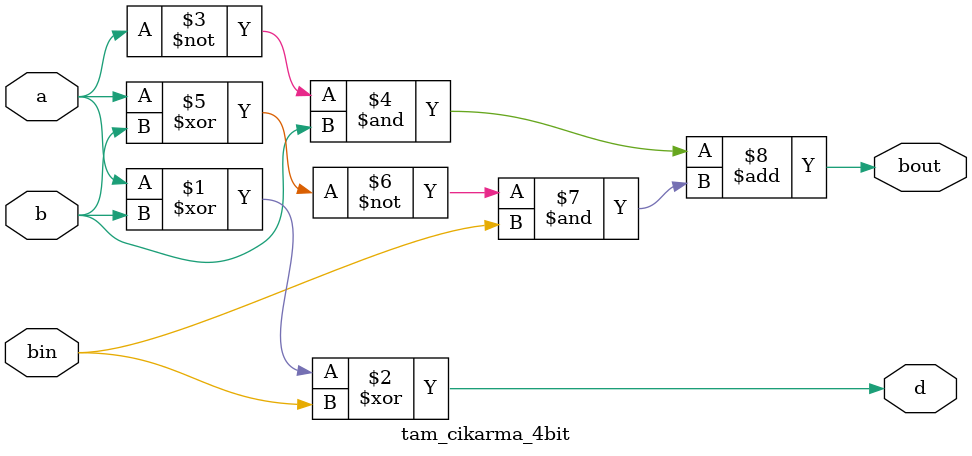
<source format=v>
`timescale 1ns / 1ps

module tam_cikarma_4bit(
    input a,b,
    input bin,
    output d,
    output bout
);

    assign d = ( a ^ b ) ^ bin; 
    assign bout = (~a & b) + (~(a ^ b) & bin);
endmodule
</source>
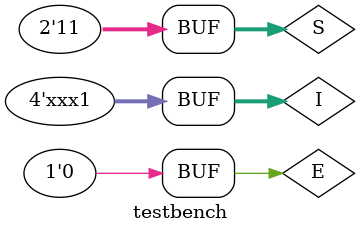
<source format=v>
`timescale 1ns/1ns
module testbench;
    reg E;
    reg [1:0]S;
    reg [3:0]I;
    wire Y;
HC153 ul(E,S,I,Y);
    initial begin
    E=0;
    S=0;
    #5 E=1;
    #5 E=0;S[1]=0;S[0]=0;I=4'b0xxx;
    #5 E=0;S[1]=0;S[0]=0;I=4'b1xxx;
    #5 E=0;S[1]=0;S[0]=1;I=4'bx0xx;
    #5 E=0;S[1]=0;S[0]=1;I=4'bx1xx;
    #5 E=0;S[1]=1;S[0]=0;I=4'bxx0x;
    #5 E=0;S[1]=1;S[0]=0;I=4'b0xx1x;
    #5 E=0;S[1]=1;S[0]=1;I=4'bxxx0;
    #5 E=0;S[1]=1;S[0]=1;I=4'bxxx1;
    end 
    initial
        $monitor("time=%t,E=%b,S=%b,I=%b,Y=%b",$time,E,S,I,Y);
endmodule
</source>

→ TASK TO CARRY OUT
If a record above contains a picture, leave the picture out and transcribe everything else exactly.

→ OUTPUT OF THE EXERCISE
<source format=v>
`timescale 1ns / 1ps

module tam_cikarma_4bit(
    input a,b,
    input bin,
    output d,
    output bout
);

    assign d = ( a ^ b ) ^ bin; 
    assign bout = (~a & b) + (~(a ^ b) & bin);
endmodule
</source>
<source format=v>
`timescale 1ns/1ns
module testbench;
    reg E;
    reg [1:0]S;
    reg [3:0]I;
    wire Y;
HC153 ul(E,S,I,Y);
    initial begin
    E=0;
    S=0;
    #5 E=1;
    #5 E=0;S[1]=0;S[0]=0;I=4'b0xxx;
    #5 E=0;S[1]=0;S[0]=0;I=4'b1xxx;
    #5 E=0;S[1]=0;S[0]=1;I=4'bx0xx;
    #5 E=0;S[1]=0;S[0]=1;I=4'bx1xx;
    #5 E=0;S[1]=1;S[0]=0;I=4'bxx0x;
    #5 E=0;S[1]=1;S[0]=0;I=4'b0xx1x;
    #5 E=0;S[1]=1;S[0]=1;I=4'bxxx0;
    #5 E=0;S[1]=1;S[0]=1;I=4'bxxx1;
    end 
    initial
        $monitor("time=%t,E=%b,S=%b,I=%b,Y=%b",$time,E,S,I,Y);
endmodule
</source>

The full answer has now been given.